En janvier, les incendies qui ont ravagé 58 000 km2 de forêts en Australie étaient en lice pour devenir l’événement marquant de 2020 —si un virus n’était pas venu monopoliser l’actualité. En envoyant trois fois plus de fumée dans la stratosphère que tout événement comparable de l’histoire récente, ils ont donné un avant-goût des temps à venir. Mais ils n’ont pas été le seul événement météo extrême de 2020.

Une vaste partie de la Sibérie a eu droit à une canicule qui s’est étendue non pas sur des jours, mais sur des mois. Avec une moyenne, dès le mois de mai, de 10 degrés Celsius supérieure à la normale, et un village au-delà du cercle Arctique battant le record absolu pour cette région de 38 degrés.

Quant à l’événement australien, son « panache » de fumée était tel qu’il a pu être pris en photo, non pas de la station spatiale internationale (à moins de 350 km d’altitude) mais d’un satellite géostationnaire… à plus de 35 000 km d’altitude.

Australie - feux vus de l'orbite

L’Australie, à gauche, et le panache de fumée au-dessus du Pacifique, à droite, vus depuis le satellite japonais Himawari-8, le 6 janvier 2020. Michael Benson / Agence météorologique japonaise

 

Bien qu’il soit, comme toujours, impossible d’affirmer hors de tout doute que l’événement australien ou l’événement sibérien ont été causés par le réchauffement climatique, c’est l’accumulation de ces événements d’année en année qui rend possible de dire que la majorité d’entre eux n’aurait pas eu lieu sans l’influence humaine croissante sur le climat.

Par ailleurs:

  • La même chaleur qui a étouffé la Sibérie a contribué au très bas niveau de glace du côté russe de l’océan Arctique.
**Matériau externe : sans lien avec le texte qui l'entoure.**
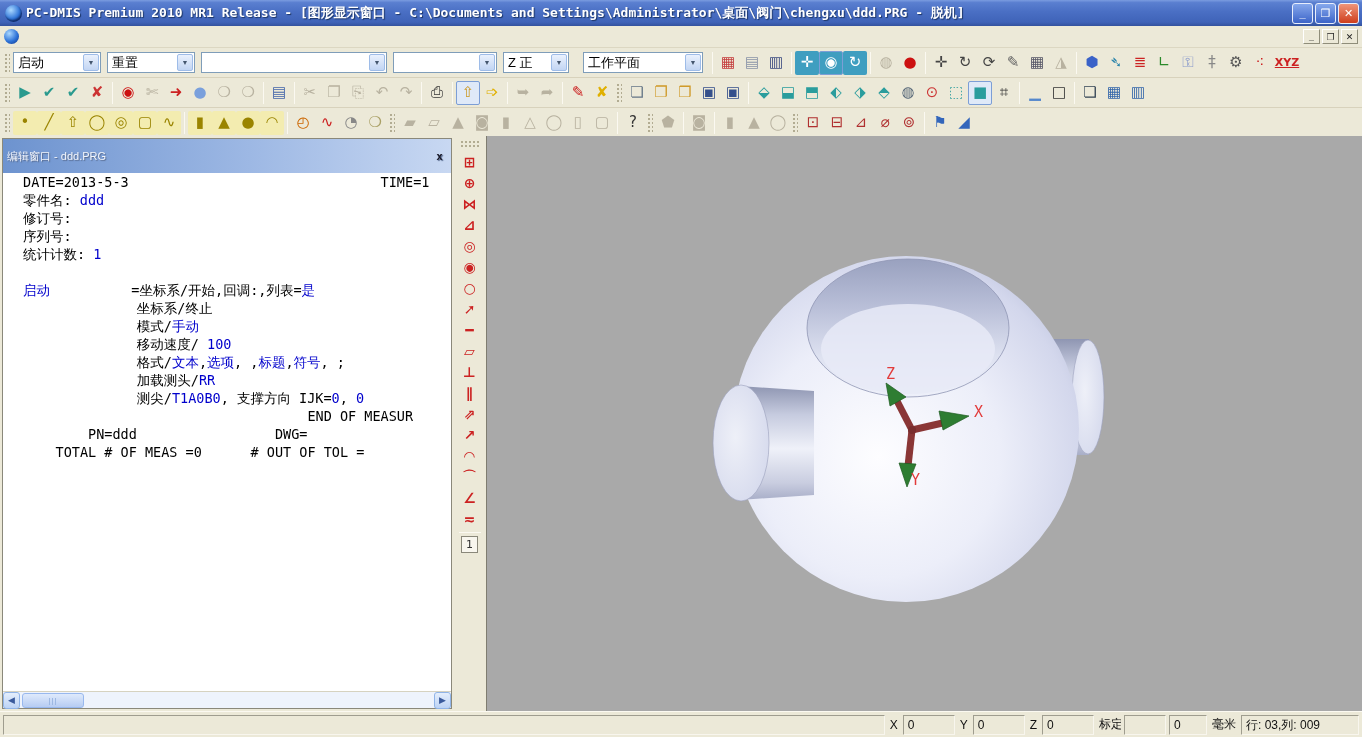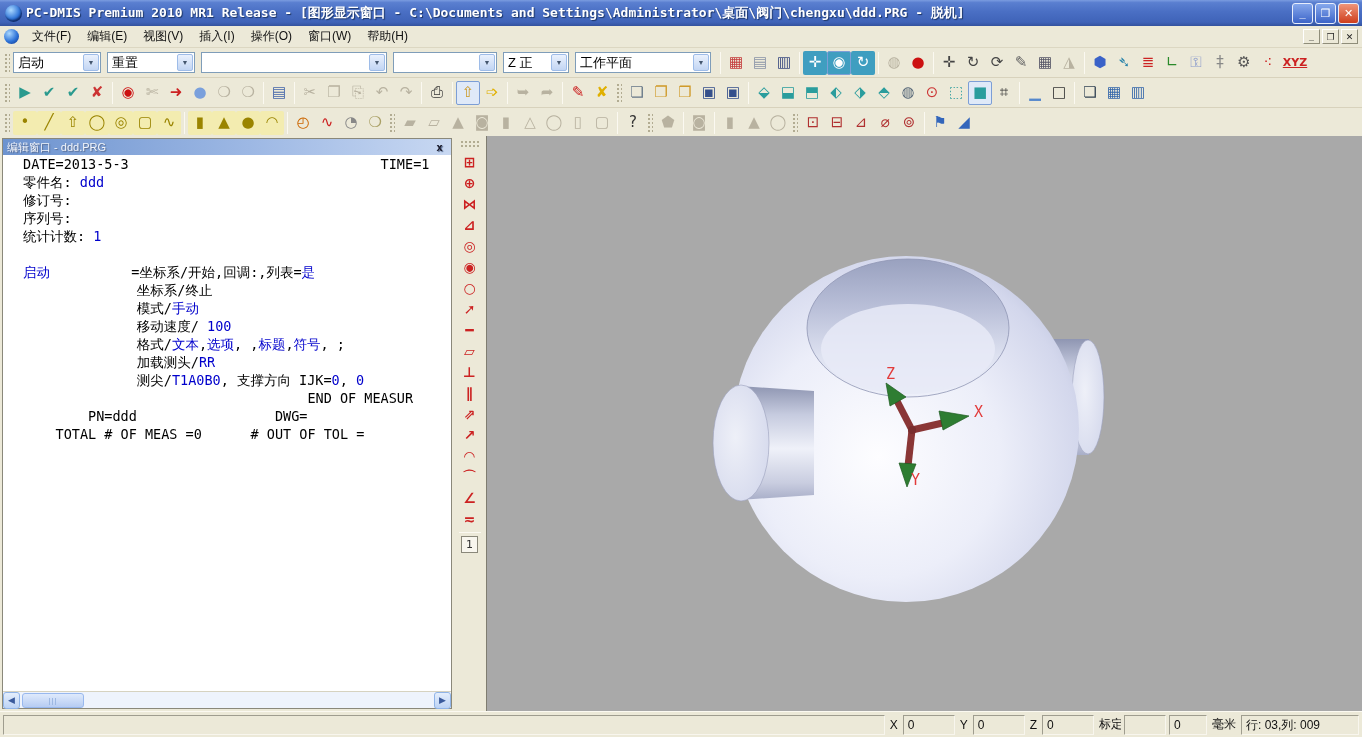--- a/index.html
+++ b/index.html
@@ -48,21 +48,21 @@
 .combo-arrow{width:16px;height:17px;margin:1px;background:linear-gradient(180deg,#eaf1fd,#c2d5f3);
   border:1px solid #9ebce8;border-radius:2px;display:flex;align-items:center;justify-content:center;
   font-size:7px;color:#44566e}
 
 
 .main{position:absolute;top:136px;left:0;right:0;bottom:26px;background:#ece9d8}
 
 
 .edit-panel{position:absolute;left:2px;top:2px;width:450px;height:571px;
   border:1px solid #8a887a;background:#fff;display:flex;flex-direction:column}
-.edit-titlebar{height:16px;background:linear-gradient(90deg,#6d93cf,#9db8e4 55%,#c8d8f2);
+.edit-titlebar{height:34px;background:linear-gradient(90deg,#6d93cf,#9db8e4 55%,#c8d8f2);
   display:flex;align-items:center;padding:0 4px;font-size:11px;color:#f2f5fb;text-shadow:1px 1px 1px #55688c}
 .edit-close{margin-left:auto;width:15px;height:13px;display:flex;align-items:center;justify-content:center;
   color:#1a1a2a;font-size:11px;font-weight:bold;font-family:"DejaVu Sans Mono",monospace}
 .edit-content{flex:1;background:#fff;overflow:hidden;position:relative}
 .logo{margin:6px 0 0 86px;height:128px;white-space:nowrap;
   font-family:"DejaVu Sans",sans-serif;font-size:108px;font-weight:400;letter-spacing:-5px;
   color:#a2a2a2;text-shadow:3px 4px 5px rgba(60,60,60,.55),-1px -1px 1px #e9e9e9;line-height:118px}
 .logo-dot{display:inline-block;width:40px;height:40px;border-radius:50%;margin:0 7px;
   background:radial-gradient(circle at 35% 30%,#b8e2ff,#2f7de0 55%,#0a2aa0);
   box-shadow:2px 3px 5px rgba(40,40,40,.5);transform:translateY(-10px)}
@@ -109,21 +109,20 @@
   <div class="titlebar">
     <div class="app-icon"></div>
     <div class="title-text">PC-DMIS Premium 2010 MR1 Release - [图形显示窗口 - C:\Documents and Settings\Administrator\桌面\阀门\chengxu\ddd.PRG - 脱机]</div>
     <div class="win-btn b-min">_</div>
     <div class="win-btn b-restore">❐</div>
     <div class="win-btn b-close">✕</div>
   </div>
 
   <div class="menubar">
     <div class="menu-icon"></div>
-    <span><span class="menu-item">文件(F)</span><span class="menu-item">编辑(E)</span><span class="menu-item">视图(V)</span><span class="menu-item">插入(I)</span><span class="menu-item">操作(O)</span><span class="menu-item">窗口(W)</span><span class="menu-item">帮助(H)</span></span>
     <div class="mdi-btns">
       <div class="mdi-btn">_</div>
       <div class="mdi-btn">❐</div>
       <div class="mdi-btn">✕</div>
     </div>
   </div>
 
   <div class="toolbar-row">
       <span class="tb-handle"></span>
       <div class="combo" style="width: 88px;">
@@ -139,21 +138,21 @@
         <span class="combo-arrow">▼</span>
       </div>
       <div class="combo" style="width: 104px;">
         <span class="combo-text"></span>
         <span class="combo-arrow">▼</span>
       </div>
       <div class="combo" style="width: 66px;">
         <span class="combo-text">Z 正</span>
         <span class="combo-arrow">▼</span>
       </div>
-      <div class="combo" style="width: 136px;">
+      <div class="combo" style="width: 120px; margin-left: 8px;">
         <span class="combo-text">工作平面</span>
         <span class="combo-arrow">▼</span>
       </div>
       <span class="tb-sep"></span>
       <span class="tb-btn" style="color: rgb(196, 59, 59);">▦</span>
       <span class="tb-btn" style="color: rgb(138, 148, 168);">▤</span>
       <span class="tb-btn" style="color: rgb(58, 74, 128);">▥</span>
       <span class="tb-sep"></span>
       <span class="tb-btn" style="color: rgb(255, 255, 255); background: rgb(63, 158, 192);">✛</span>
       <span class="tb-btn pressed" style="color: rgb(255, 255, 255); background: rgb(63, 158, 192);">◉</span>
À la fin d’octobre —moment où les glaces ont commencé à se reformer depuis quelques semaines— la surface de glace qui recouvrait l’océan était encore à son plus bas niveau pour ce moment de l’année depuis que de telles mesures sont prises.
  • Et la chaleur a aussi contribué au nombre élevé de feux de forêt en Sibérie.
  • Les feux de forêt à travers le monde se méritent d’ailleurs la palme, dans le magazine Scientific American, de « l’histoire climatique de 2020 »; avec l’Australie et la Sibérie, mais aussi l’Amazonie et de larges territoires de la Californie —où il y a eu presque deux fois plus de territoires brûlés en une seule saison que le précédent record.
  • La saison des ouragans dans l’Atlantique a été sans précédent: 30 tempêtes, dépassant le record de 28 en 2005. Rappelons que plus les eaux des océans continueront de se réchauffer, et plus ces tempêtes auront un terreau fertile à leur disposition.
  • Lorsque l’ouragan Delta a touché terre en Louisiane le 9 octobre, il a battu un record: c’était la première fois que 10 tempêtes de ce type atteignaient le continent en une seule saison (le record de 9 remontait à 1916). Delta a été suivi par une 11e tempête en octobre et une 12e en novembre.
  • Plus d’un milliard de dollars de dommages aux États-Unis, causés par 16 désastres naturels (une définition qui inclut feux, tempêtes et sécheresses), selon l’évaluation de l’agence américaine des océans et de l’atmosphère (NOAA).
  • Et à l’échelle internationale, 9 des 15 plus gros désastres naturels de l’année ont causé des dégâts dépassant les 5 milliards de dollars chacun, selon un rapport de l’organisme philanthropique Christian Aid publié cette semaine.
  • Six des 10 événements les plus coûteux sont survenus en Asie, dont cinq associés aux pluies diluviennes de la mousson. L’Inde et la Chine ont été durement touchées par ces dernières, mais aussi l’un des pays les plus pauvres du monde, le Bangladesh, dont un quart du territoire s’est temporairement retrouvé inondé.
  • Les 10 plus grandes de ces catastrophes ont fait 3500 morts et déplacé plus de 13 millions de personnes.